Task statement ▸ Every line from the opening of the records to the line with "viel Sie etwa" should be restated exactly, with both ends included and the pictures left out.

[[ Provided information open ]]

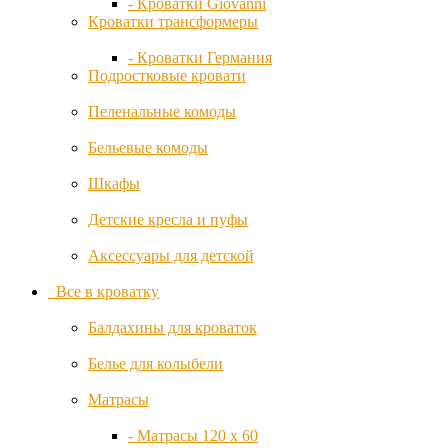
- Кроватки Giovanni
Кроватки трансформеры
- Кроватки Германия
Подростковые кровати
Пеленальные комоды
Бельевые комоды
Шкафы
Детские кресла и пуфы
Аксессуары для детской
Все в кроватку
Балдахины для кроваток
Белье для колыбели
Матрасы
- Матрасы 120 x 60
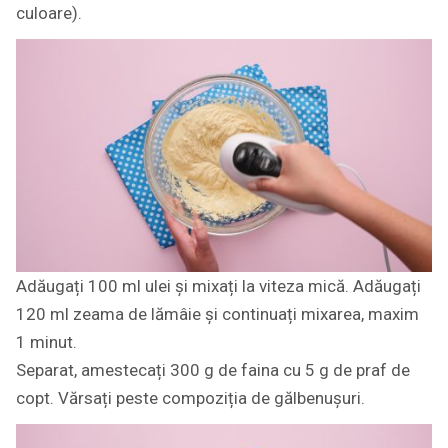
culoare).
Adăugați 100 ml ulei și mixați la viteza mică. Adăugați
120 ml zeama de lămâie și continuați mixarea, maxim
1 minut.
Separat, amestecați 300 g de faina cu 5 g de praf de
copt. Vărsați peste compoziția de gălbenușuri.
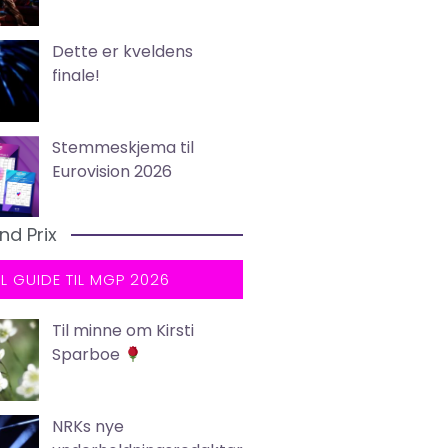
Dette er kveldens
finale!
Stemmeskjema til
Eurovision 2026
nd Prix
LL GUIDE TIL MGP 2026
Til minne om Kirsti
Sparboe
NRKs nye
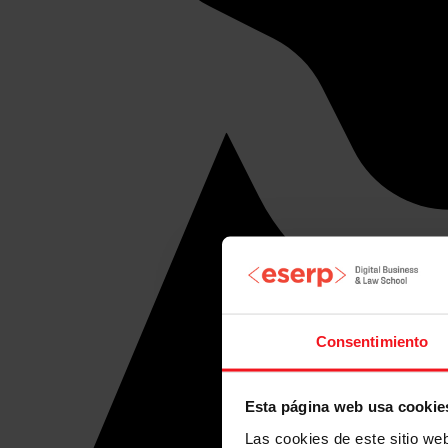
Consentimiento
Esta página web usa cookie
Las cookies de este sitio we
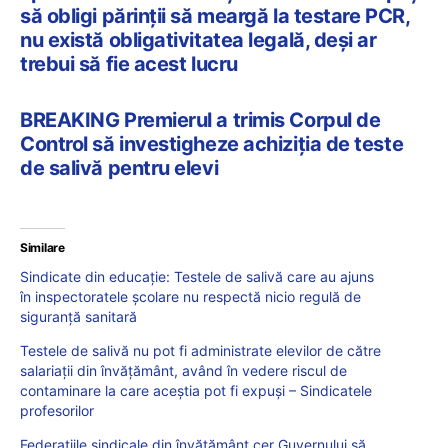
să obligi părinții să meargă la testare PCR,
nu există obligativitatea legală, deși ar
trebui să fie acest lucru
BREAKING Premierul a trimis Corpul de
Control să investigheze achiziția de teste
de salivă pentru elevi
Similare
Sindicate din educație: Testele de salivă care au ajuns
în inspectoratele şcolare nu respectă nicio regulă de
siguranţă sanitară
Testele de salivă nu pot fi administrate elevilor de către
salariații din învățământ, având în vedere riscul de
contaminare la care aceștia pot fi expuși – Sindicatele
profesorilor
Federațiile sindicale din învățământ cer Guvernului să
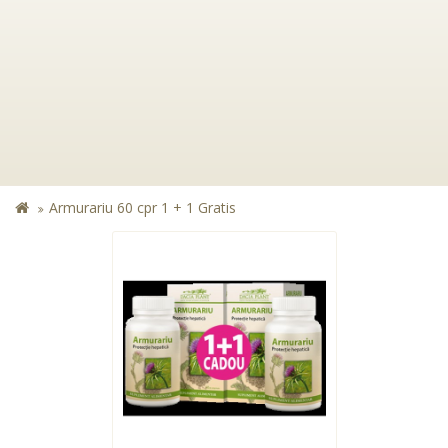
Armurariu 60 cpr 1 + 1 Gratis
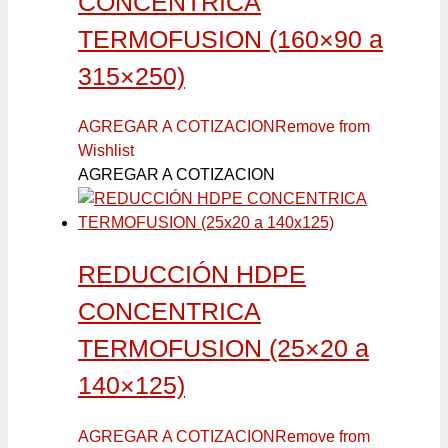
CONCENTRICA
TERMOFUSION (160×90 a
315×250)
AGREGAR A COTIZACION
Remove from
Wishlist
AGREGAR A COTIZACION
REDUCCIÓN HDPE
CONCENTRICA
TERMOFUSION (25×20 a
140×125)
AGREGAR A COTIZACION
Remove from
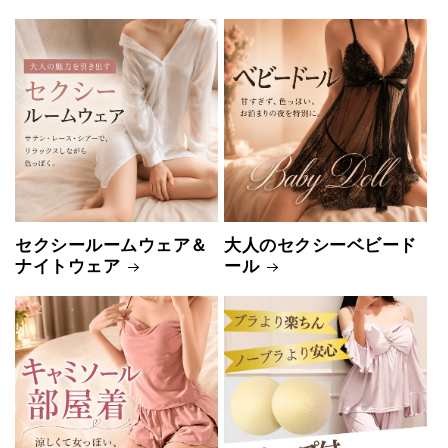
セクシールームウェア＆
大人のセクシーベビード
ナイトウェア
ール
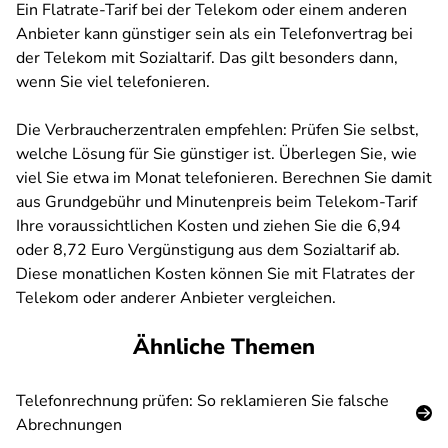
Ein Flatrate-Tarif bei der Telekom oder einem anderen
Anbieter kann günstiger sein als ein Telefonvertrag bei
der Telekom mit Sozialtarif. Das gilt besonders dann,
wenn Sie viel telefonieren.
Die Verbraucherzentralen empfehlen: Prüfen Sie selbst,
welche Lösung für Sie günstiger ist. Überlegen Sie, wie
viel Sie etwa im Monat telefonieren. Berechnen Sie damit
aus Grundgebühr und Minutenpreis beim Telekom-Tarif
Ihre voraussichtlichen Kosten und ziehen Sie die 6,94
oder 8,72 Euro Vergünstigung aus dem Sozialtarif ab.
Diese monatlichen Kosten können Sie mit Flatrates der
Telekom oder anderer Anbieter vergleichen.
Ähnliche Themen
Telefonrechnung prüfen: So reklamieren Sie falsche
Abrechnungen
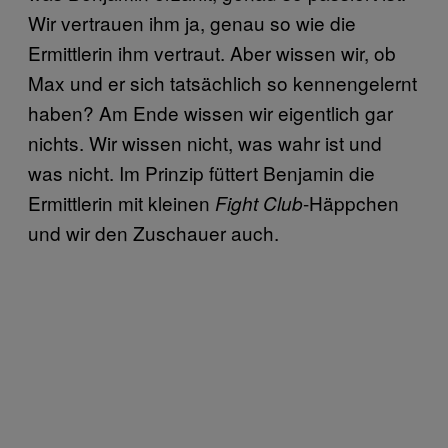
Wir vertrauen ihm ja, genau so wie die
Ermittlerin ihm vertraut. Aber wissen wir, ob
Max und er sich tatsächlich so kennengelernt
haben? Am Ende wissen wir eigentlich gar
nichts. Wir wissen nicht, was wahr ist und
was nicht. Im Prinzip füttert Benjamin die
Ermittlerin mit kleinen
-Häppchen
Fight Club
und wir den Zuschauer auch.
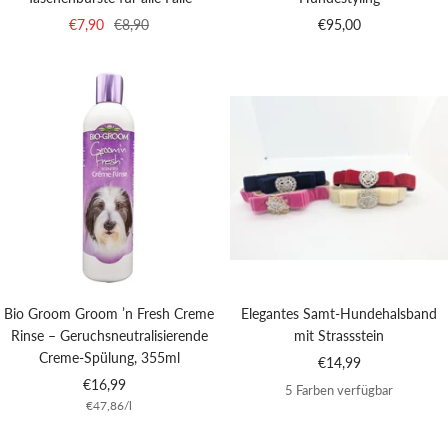
Angebotspreis
Regulärer
Angebotspreis
€7,90
€8,90
€95,00
Preis
Bio Groom Groom ’n Fresh Creme
Elegantes Samt-Hundehalsband
Rinse – Geruchsneutralisierende
mit Strassstein
Creme-Spülung, 355ml
Angebotspreis
€14,99
Angebotspreis
€16,99
5 Farben verfügbar
€47,86
/
l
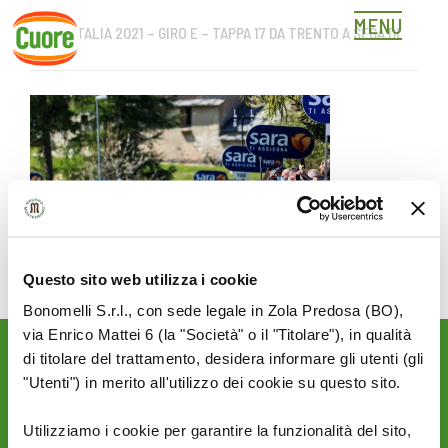
MENU
GIRO D’ITALIA 2021 – GIRO E – TAPPA 17 DA TRENTO A SEGA DI
Skip
ALA
to
content
Questo sito web utilizza i cookie
Bonomelli S.r.l., con sede legale in Zola Predosa (BO),
via Enrico Mattei 6 (la "Società" o il "Titolare"), in qualità
di titolare del trattamento, desidera informare gli utenti (gli
Rimani aggiornato sulle
"Utenti") in merito all'utilizzo dei cookie su questo sito.
novità del mondo Cuore:
SEGUICI SU:
Utilizziamo i cookie per garantire la funzionalità del sito,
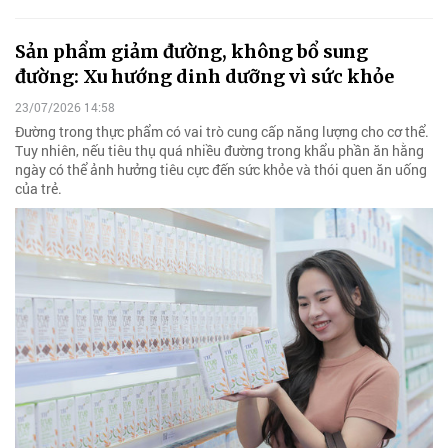
Sản phẩm giảm đường, không bổ sung
đường: Xu hướng dinh dưỡng vì sức khỏe
23/07/2026 14:58
Đường trong thực phẩm có vai trò cung cấp năng lượng cho cơ thể.
Tuy nhiên, nếu tiêu thụ quá nhiều đường trong khẩu phần ăn hằng
ngày có thể ảnh hưởng tiêu cực đến sức khỏe và thói quen ăn uống
của trẻ.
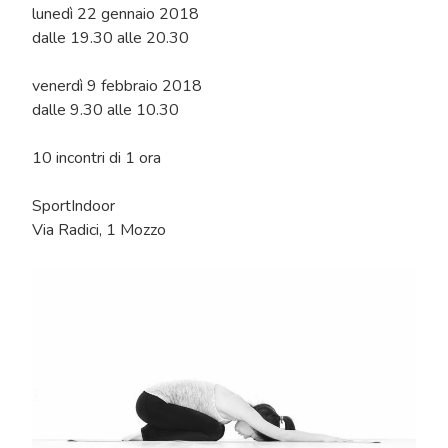
lunedì 22 gennaio 2018
dalle 19.30 alle 20.30
venerdì 9 febbraio 2018
dalle 9.30 alle 10.30
10 incontri di 1 ora
SportIndoor
Via Radici, 1 Mozzo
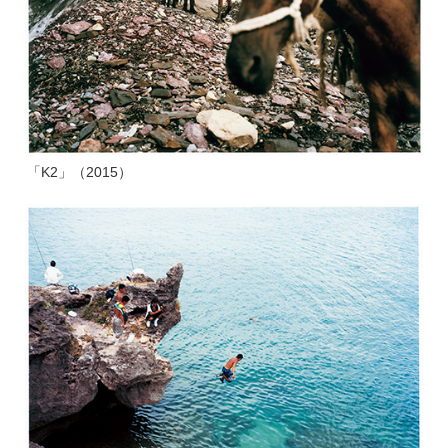
「K2」（2015）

[[ Provided information closed ]]

Output of the task ▸
- Кроватки Giovanni
Кроватки трансформеры
- Кроватки Германия
Подростковые кровати
Пеленальные комоды
Бельевые комоды
Шкафы
Детские кресла и пуфы
Аксессуары для детской
Все в кроватку
Балдахины для кроваток
Белье для колыбели
Матрасы
- Матрасы 120 x 60
culoare).
Adăugați 100 ml ulei și mixați la viteza mică. Adăugați
120 ml zeama de lămâie și continuați mixarea, maxim
1 minut.
Separat, amestecați 300 g de faina cu 5 g de praf de
copt. Vărsați peste compoziția de gălbenușuri.
Dette er kveldens
finale!
Stemmeskjema til
Eurovision 2026
nd Prix
LL GUIDE TIL MGP 2026
Til minne om Kirsti
Sparboe
NRKs nye
Consentimiento
Esta página web usa cookie
Las cookies de este sitio we
să obligi părinții să meargă la testare PCR,
nu există obligativitatea legală, deși ar
trebui să fie acest lucru
BREAKING Premierul a trimis Corpul de
Control să investigheze achiziția de teste
de salivă pentru elevi
Similare
Sindicate din educație: Testele de salivă care au ajuns
în inspectoratele şcolare nu respectă nicio regulă de
siguranţă sanitară
Testele de salivă nu pot fi administrate elevilor de către
salariații din învățământ, având în vedere riscul de
contaminare la care aceștia pot fi expuși – Sindicatele
profesorilor
Federațiile sindicale din învățământ cer Guvernului să
Armurariu 60 cpr 1 + 1 Gratis
CONCENTRICA
TERMOFUSION (160×90 a
315×250)
AGREGAR A COTIZACION
Remove from
Wishlist
AGREGAR A COTIZACION
REDUCCIÓN HDPE
CONCENTRICA
TERMOFUSION (25×20 a
140×125)
AGREGAR A COTIZACION
Remove from
セクシールームウェア＆
大人のセクシーベビード
ナイトウェア
ール
Ein Flatrate-Tarif bei der Telekom oder einem anderen
Anbieter kann günstiger sein als ein Telefonvertrag bei
der Telekom mit Sozialtarif. Das gilt besonders dann,
wenn Sie viel telefonieren.
Die Verbraucherzentralen empfehlen: Prüfen Sie selbst,
welche Lösung für Sie günstiger ist. Überlegen Sie, wie
viel Sie etwa im Monat telefonieren. Berechnen Sie damit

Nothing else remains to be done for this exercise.